- [TEKST DO PRZECZYTANIA]:
# # # #

Kiedy planować siłownię, a kiedy bieganie?
Opublikowane w czw., 27/02/2014 - 16:06
Biegacze nie przepadają za siłownią, a szkoda, bo ćwiczenia siłowe mogą być świetnym treningiem uzupełniającym. Wzmacniają mięśnie nóg, brzucha, grzbietu, a przy okazji niwelują różnice w rozwoju mięśni.
Na Uniwersytecie Jamesa Cooka została napisana praca doktorska, której autor przeprowadził dokładne badania w poszukiwaniu wytycznych do stworzenia planu ćwiczeń siłowych dla biegaczy. W badaniu wzięło udział 15 biegaczy o różnym poziomie wytrenowania. Uczestniczyli oni w kilku sesjach treningu siłowego o różnej intensywności.
Niektóre treningi dotyczyły całego ciała, inne koncentrowały się na nogach. Sześć godzin później podczas biegania była mierzona ekonomia biegu i inne jego parametry. Wyniki były porównywane z bieganiem „na świeżo”, bez ćwiczeń siłowych.

# # # #

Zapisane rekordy
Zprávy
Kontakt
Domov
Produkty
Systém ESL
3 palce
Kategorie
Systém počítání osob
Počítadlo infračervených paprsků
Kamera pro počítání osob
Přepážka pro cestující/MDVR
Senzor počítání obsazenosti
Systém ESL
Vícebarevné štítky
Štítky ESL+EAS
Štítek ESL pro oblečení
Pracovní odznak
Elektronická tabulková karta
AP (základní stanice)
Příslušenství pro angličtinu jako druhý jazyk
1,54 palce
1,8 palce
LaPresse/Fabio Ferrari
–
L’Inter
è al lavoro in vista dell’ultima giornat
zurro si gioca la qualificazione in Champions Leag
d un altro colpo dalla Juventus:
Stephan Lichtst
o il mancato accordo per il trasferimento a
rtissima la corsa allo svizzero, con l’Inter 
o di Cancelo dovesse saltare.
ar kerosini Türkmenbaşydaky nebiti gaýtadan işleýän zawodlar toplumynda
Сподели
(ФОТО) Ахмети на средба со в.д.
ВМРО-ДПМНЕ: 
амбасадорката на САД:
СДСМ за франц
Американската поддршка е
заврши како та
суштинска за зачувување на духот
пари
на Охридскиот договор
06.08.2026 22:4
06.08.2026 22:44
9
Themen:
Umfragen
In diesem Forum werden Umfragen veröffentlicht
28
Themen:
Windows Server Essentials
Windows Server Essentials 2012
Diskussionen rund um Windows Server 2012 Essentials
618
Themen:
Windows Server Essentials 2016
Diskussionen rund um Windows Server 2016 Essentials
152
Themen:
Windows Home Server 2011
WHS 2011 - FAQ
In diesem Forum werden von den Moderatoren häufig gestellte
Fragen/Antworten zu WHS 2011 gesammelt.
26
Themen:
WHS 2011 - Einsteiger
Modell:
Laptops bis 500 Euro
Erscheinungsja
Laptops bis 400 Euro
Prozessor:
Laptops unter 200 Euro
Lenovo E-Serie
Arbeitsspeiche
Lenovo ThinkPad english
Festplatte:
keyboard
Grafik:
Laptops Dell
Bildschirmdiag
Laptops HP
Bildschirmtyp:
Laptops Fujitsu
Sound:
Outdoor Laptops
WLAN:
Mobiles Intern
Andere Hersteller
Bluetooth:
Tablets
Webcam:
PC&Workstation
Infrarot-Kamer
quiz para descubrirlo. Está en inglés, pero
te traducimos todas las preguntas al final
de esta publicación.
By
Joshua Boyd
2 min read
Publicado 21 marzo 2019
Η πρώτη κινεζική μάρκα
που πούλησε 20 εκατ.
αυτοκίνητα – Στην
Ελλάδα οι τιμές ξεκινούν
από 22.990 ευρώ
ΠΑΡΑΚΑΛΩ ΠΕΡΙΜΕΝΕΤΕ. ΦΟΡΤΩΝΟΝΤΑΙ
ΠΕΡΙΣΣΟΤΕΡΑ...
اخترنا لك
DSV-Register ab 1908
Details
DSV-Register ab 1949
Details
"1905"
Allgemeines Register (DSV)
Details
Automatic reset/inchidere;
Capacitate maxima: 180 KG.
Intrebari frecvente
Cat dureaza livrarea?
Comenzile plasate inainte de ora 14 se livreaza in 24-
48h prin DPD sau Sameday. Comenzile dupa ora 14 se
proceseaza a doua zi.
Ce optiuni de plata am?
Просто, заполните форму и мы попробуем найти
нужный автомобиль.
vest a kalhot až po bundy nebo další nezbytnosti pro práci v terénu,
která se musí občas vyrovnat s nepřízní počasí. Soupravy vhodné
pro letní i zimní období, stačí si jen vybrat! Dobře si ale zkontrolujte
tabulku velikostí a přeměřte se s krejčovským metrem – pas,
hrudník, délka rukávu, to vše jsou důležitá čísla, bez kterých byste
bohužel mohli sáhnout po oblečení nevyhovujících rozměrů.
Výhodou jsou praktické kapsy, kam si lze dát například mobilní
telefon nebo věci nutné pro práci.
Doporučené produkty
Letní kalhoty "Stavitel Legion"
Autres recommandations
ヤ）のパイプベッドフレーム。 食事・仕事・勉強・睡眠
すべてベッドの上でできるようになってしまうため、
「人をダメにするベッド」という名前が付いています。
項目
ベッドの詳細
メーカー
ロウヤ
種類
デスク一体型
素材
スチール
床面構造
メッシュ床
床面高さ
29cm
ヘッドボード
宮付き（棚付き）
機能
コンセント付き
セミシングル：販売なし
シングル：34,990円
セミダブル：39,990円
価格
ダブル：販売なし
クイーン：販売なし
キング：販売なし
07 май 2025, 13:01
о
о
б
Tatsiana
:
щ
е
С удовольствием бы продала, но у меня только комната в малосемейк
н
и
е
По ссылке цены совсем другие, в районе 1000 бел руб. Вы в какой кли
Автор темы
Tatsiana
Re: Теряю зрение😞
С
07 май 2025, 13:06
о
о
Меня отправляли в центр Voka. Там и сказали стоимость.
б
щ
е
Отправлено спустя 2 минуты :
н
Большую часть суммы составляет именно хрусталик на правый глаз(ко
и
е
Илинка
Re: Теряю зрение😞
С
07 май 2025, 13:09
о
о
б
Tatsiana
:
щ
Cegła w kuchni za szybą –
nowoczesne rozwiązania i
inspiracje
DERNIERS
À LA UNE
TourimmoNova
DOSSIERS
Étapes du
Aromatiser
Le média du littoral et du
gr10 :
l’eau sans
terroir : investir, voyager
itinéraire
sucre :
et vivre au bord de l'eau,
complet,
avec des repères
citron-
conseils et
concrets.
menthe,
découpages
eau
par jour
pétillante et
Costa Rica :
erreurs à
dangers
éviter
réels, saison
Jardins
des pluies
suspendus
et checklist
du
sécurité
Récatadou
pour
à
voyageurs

# # # #

- [POLECENIA DO WYKONANIA]:
1. Wypisz z tekstu o siłowni i bieganiu fragment od „Na Uniwersytecie Jamesa” do „bez ćwiczeń siłowych.”.
2. Proszę podjąć tekst o ćwiczeniach siłowych dla biegaczy w miejscu, w którym się kończy, i poprowadzić go dalej.

- [ODPOWIEDZI]:
1.
Na Uniwersytecie Jamesa Cooka została napisana praca doktorska, której autor przeprowadził dokładne badania w poszukiwaniu wytycznych do stworzenia planu ćwiczeń siłowych dla biegaczy. W badaniu wzięło udział 15 biegaczy o różnym poziomie wytrenowania. Uczestniczyli oni w kilku sesjach treningu siłowego o różnej intensywności.
Niektóre treningi dotyczyły całego ciała, inne koncentrowały się na nogach. Sześć godzin później podczas biegania była mierzona ekonomia biegu i inne jego parametry. Wyniki były porównywane z bieganiem „na świeżo”, bez ćwiczeń siłowych.

2.
Okazało się, że biegacze po intensywnym treningu siłowym mieli kłopot z utrzymaniem szybkiego tempa biegu, a połączenie siłowni i biegu tego samego dnia miało także negatywny wpływ na bieganie następnego dnia. Biegacze szybciej odczuwali zmęczenie.
Autor pracy wyciągnął ze swoich badań wnioski praktyczne dla biegaczy:
- zależnie od intensywności treningu siłowego, pomiędzy wizytą na siłowni a bieganiem powinno minąć od 6 - 9 godzin.
- nie należy łączyć tego samego dnia intensywnego treningu biegowego i intensywnych ćwiczeń siłowych. Istnieją nawet wskazania, by między tymi sesjami minęło 48 godzin.
- jeżeli te dwa rodzaje treningu zostały zaplanowane tego samego dnia, to należy zacząć od biegania np. rano przed pracą, a siłownię odwiedzić wieczorem.
Spróbujecie?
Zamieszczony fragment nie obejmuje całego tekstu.